涙の分泌は自律神経(交感神経と副交感神経)に支配されています。
リラックス時にはたらく副交感神経は涙の分泌を促し、緊張時にはたらく交感神経は涙を抑制します。そのためさまざまなストレスにさらされる機会が多いと交感神経が優位になり涙の分泌が抑制されドライアイになるといわれています。
また、眼の疲労でも涙がみずっぽくサラサラの状態になるため目が乾きやすくなります。その他加齢による涙の分泌量減少、冷暖房等による室内の乾燥、夜型の生活、薬の副作用、コンタクトレンズの使用などによりドライアイになることがあります。気になる症状が続くときは自己判断せず受診するようにしましょう。
治療
ドライアイは現在のところ完治するものではなく適切な治療でコントロールしていく疾患です。
①点眼薬による治療
乾燥で傷ついた目の表面に点眼で水分を補給したり水分分泌を促進させたりします。ドライアイの種類や程度によって処方される点眼薬は異なり、症状によっては眼軟膏が有効なこともあります。
眼の表面を潤す:人口涙液やヒアルロン酸点眼液・・ドラッグストアでも購入可能
涙の質を改善:ジクアス・ムコスタなど・・処方箋が必要
②涙点プラグ
症状によって「涙点プラグ」という治療が行われることもあります。涙が目から鼻の方に流れ出ていく時に通る涙点にシリコン製の栓(プラグ)をして物理的に涙が目から流れていかないようにするものです。
ドライアイ対策
自分の生活の中でドライアイにつながり悪化させる可能性があるものを減らしていきましょう。
・意識的にまばたきをして涙を保つ(特にパソコン作業中は通常の4分の1にまばたきが減ります。)
・パソコンモニターを目線より低い位置に置く(下向きの角度だと目を大きく開かずにすむので目が乾きにくいです。モニターを見上げる角度は避けましょう)
・エアコンの風が直接顔に当たらないようにする
・加湿器を使用し部屋の湿度を保つ
・目が疲れたらホットタオルで目元をあたためる(血流がよくなり涙の分泌がよくなりますまた、マイボーム腺のつまりが緩和されドライアイ改善に繋がります)

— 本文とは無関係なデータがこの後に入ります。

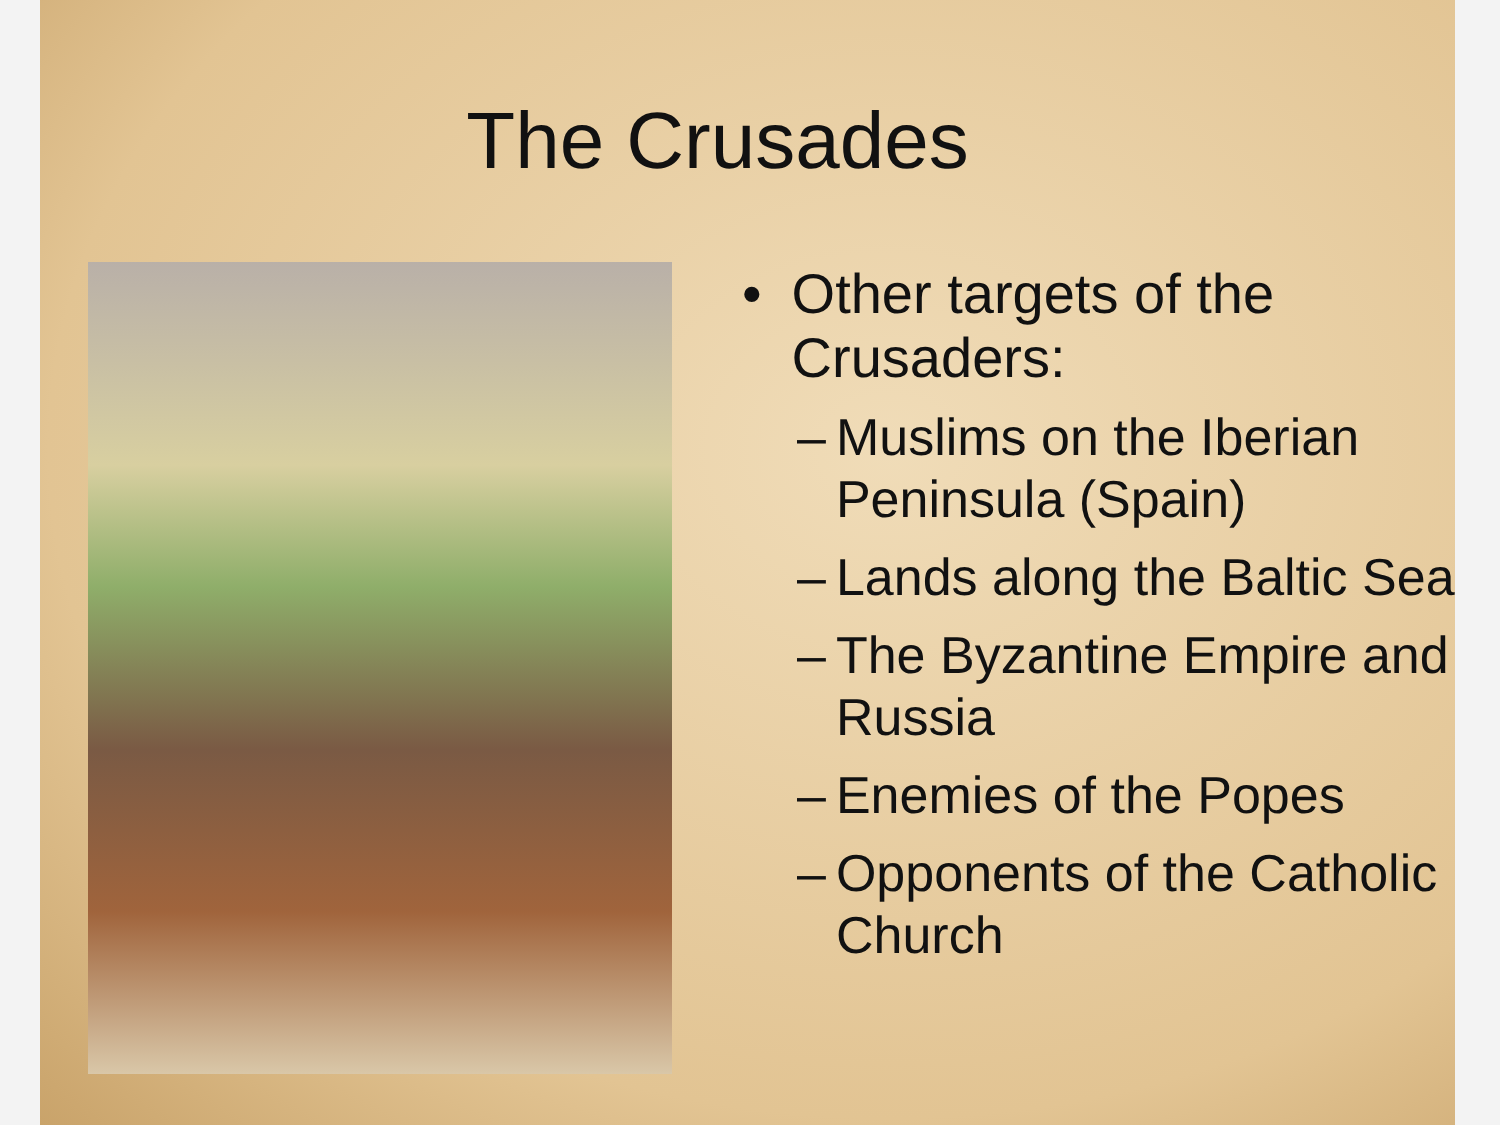The Crusades
• Other targets of the Crusaders:
– Muslims on the Iberian Peninsula (Spain)
– Lands along the Baltic Sea
– The Byzantine Empire and Russia
– Enemies of the Popes
– Opponents of the Catholic Church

・マイボーム腺をマッサージする(目をとじまつ毛の生え際に指先をあてやさしく「の」の字にマッサージします)
・まつ毛の内側のメイクやつけまつげの使用を控える(マイボーム腺を塞いでしまうためドライアイにつながります。メイクはしっかり落としましょう)
・バランスの良い食生活をする。抗酸化作用のある食べ物を摂取する。
ドライアイは放置すると視力低下に繋がる可能性もあるため、早期の対策が大切です。
夏は身体の乾燥(脱水)に気をつけていたと思いますが、冬にかけては目の乾燥にも気をつけていきましょう。